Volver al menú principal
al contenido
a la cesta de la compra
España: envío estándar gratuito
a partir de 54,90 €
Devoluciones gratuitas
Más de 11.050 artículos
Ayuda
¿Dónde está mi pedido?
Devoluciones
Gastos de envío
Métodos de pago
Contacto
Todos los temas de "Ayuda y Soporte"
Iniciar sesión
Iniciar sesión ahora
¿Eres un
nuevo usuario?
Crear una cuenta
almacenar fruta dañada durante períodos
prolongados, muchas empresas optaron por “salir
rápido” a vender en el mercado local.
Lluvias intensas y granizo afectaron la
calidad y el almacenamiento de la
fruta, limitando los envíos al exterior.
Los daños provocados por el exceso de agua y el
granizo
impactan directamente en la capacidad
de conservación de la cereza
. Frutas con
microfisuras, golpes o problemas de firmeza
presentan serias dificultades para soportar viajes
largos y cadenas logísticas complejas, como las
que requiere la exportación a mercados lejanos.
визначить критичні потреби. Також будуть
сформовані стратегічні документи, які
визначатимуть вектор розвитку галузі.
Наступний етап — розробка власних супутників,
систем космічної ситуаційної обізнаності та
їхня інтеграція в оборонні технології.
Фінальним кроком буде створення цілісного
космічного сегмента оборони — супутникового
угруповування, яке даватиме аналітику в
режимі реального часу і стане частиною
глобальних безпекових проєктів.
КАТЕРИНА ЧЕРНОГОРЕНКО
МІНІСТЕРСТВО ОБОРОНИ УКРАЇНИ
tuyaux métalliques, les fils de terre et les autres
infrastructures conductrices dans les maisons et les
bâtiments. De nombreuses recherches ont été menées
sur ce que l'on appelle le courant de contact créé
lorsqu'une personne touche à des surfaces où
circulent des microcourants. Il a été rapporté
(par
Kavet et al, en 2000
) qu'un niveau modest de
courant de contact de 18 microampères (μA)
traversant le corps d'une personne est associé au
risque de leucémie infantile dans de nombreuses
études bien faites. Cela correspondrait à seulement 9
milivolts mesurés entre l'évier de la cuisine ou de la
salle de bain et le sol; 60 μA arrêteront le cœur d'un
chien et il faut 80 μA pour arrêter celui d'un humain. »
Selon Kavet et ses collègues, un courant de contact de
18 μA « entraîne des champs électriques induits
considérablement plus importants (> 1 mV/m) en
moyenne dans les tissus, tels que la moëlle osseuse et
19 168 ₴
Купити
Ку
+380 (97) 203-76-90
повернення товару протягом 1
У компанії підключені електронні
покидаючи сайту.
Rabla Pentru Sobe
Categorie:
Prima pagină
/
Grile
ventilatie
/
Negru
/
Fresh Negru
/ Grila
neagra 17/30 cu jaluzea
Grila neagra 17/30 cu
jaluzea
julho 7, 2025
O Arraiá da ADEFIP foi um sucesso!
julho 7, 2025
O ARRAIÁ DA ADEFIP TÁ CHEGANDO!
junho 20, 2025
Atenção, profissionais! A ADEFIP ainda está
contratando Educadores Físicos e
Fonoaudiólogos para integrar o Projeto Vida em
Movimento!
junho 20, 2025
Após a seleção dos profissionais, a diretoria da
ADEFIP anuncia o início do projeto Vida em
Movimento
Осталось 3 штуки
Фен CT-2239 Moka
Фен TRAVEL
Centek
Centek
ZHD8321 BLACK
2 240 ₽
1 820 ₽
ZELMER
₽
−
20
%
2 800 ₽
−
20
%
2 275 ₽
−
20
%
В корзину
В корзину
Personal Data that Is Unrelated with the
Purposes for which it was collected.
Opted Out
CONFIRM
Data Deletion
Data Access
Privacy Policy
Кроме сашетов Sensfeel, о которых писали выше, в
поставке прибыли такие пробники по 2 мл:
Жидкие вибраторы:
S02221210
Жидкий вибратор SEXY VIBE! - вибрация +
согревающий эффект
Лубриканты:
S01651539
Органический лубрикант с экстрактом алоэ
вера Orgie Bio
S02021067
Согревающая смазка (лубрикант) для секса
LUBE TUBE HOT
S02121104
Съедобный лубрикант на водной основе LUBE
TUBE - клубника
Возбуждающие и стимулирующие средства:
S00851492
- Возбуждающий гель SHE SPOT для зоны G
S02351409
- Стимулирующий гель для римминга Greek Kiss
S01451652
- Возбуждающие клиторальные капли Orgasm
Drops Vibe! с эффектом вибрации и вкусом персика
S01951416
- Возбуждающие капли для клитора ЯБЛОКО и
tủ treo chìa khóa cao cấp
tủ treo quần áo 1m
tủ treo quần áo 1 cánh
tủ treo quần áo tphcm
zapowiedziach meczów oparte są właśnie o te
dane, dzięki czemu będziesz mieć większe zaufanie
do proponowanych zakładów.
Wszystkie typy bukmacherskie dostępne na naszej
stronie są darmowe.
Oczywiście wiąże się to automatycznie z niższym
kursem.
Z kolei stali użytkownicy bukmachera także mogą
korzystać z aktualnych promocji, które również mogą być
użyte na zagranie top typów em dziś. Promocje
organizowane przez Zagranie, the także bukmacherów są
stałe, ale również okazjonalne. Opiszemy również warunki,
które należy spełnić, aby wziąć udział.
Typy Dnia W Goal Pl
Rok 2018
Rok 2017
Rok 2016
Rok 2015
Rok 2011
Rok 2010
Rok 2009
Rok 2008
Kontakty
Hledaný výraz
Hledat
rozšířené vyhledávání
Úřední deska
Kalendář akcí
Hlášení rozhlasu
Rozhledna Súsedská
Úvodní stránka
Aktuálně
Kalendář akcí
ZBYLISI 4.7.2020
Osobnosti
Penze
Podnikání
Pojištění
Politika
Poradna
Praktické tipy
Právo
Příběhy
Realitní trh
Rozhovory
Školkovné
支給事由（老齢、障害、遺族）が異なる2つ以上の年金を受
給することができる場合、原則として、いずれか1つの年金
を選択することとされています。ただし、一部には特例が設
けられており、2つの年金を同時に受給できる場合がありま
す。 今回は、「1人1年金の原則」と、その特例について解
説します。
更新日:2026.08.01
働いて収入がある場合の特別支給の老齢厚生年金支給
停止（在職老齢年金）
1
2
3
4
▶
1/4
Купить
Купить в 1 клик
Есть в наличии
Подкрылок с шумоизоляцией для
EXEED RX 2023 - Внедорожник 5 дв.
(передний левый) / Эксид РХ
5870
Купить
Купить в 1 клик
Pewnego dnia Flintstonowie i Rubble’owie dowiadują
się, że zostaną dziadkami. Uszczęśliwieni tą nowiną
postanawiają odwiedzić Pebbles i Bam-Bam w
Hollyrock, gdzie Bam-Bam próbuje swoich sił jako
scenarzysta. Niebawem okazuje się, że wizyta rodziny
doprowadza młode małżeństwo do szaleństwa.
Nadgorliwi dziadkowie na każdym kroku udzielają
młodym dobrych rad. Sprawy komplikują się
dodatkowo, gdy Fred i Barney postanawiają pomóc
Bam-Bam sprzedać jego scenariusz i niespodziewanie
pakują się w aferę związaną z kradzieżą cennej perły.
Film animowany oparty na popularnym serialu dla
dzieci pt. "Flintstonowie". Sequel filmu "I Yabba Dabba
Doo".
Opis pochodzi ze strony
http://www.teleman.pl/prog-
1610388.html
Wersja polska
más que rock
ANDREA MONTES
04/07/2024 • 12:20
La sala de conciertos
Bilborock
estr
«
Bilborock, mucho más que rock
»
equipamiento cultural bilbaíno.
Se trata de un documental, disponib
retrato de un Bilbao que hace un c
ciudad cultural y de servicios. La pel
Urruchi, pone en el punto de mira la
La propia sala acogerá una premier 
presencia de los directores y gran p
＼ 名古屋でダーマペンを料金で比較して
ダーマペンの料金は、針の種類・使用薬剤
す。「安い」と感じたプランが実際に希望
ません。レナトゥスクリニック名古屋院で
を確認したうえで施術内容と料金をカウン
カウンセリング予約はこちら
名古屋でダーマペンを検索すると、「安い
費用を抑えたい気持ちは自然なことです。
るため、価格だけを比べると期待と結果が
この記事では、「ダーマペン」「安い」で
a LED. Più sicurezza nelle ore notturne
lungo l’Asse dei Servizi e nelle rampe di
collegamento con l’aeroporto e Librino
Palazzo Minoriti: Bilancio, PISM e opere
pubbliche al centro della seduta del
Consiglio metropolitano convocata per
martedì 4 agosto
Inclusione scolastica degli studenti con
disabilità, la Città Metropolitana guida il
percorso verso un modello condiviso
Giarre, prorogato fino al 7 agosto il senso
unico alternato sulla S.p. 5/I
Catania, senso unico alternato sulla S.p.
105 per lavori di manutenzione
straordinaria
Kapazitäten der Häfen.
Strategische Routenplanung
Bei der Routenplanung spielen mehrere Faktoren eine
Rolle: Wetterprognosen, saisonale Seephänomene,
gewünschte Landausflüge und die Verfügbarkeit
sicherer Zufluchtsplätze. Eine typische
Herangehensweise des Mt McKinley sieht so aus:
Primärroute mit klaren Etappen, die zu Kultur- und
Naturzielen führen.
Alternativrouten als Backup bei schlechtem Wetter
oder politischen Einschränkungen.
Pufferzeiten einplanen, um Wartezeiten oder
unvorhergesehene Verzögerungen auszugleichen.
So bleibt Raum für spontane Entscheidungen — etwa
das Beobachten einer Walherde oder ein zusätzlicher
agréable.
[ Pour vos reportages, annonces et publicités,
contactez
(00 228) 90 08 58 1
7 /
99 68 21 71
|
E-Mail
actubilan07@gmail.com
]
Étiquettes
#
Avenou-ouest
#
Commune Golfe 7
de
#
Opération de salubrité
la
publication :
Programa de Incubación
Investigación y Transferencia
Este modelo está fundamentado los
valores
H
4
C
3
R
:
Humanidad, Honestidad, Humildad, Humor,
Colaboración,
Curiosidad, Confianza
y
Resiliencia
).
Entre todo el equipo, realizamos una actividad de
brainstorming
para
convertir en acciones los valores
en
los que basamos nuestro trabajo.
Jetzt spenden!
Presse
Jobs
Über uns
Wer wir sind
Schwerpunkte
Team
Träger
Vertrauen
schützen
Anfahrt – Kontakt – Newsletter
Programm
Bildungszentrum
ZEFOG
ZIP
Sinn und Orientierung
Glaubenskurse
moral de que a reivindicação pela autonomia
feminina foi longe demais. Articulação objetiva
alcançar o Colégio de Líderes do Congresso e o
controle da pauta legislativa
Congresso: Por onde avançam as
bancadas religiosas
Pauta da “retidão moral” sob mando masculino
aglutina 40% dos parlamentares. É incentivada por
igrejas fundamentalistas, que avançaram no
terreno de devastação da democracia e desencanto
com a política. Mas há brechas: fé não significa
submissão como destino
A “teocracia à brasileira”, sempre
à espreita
※
The required output is every line above from the one with "Sinn und Orientierung" down to the one with "aglutina 40% dos", restated word for word, ends included.

Sinn und Orientierung
Glaubenskurse
moral de que a reivindicação pela autonomia
feminina foi longe demais. Articulação objetiva
alcançar o Colégio de Líderes do Congresso e o
controle da pauta legislativa
Congresso: Por onde avançam as
bancadas religiosas
Pauta da “retidão moral” sob mando masculino
aglutina 40% dos parlamentares. É incentivada por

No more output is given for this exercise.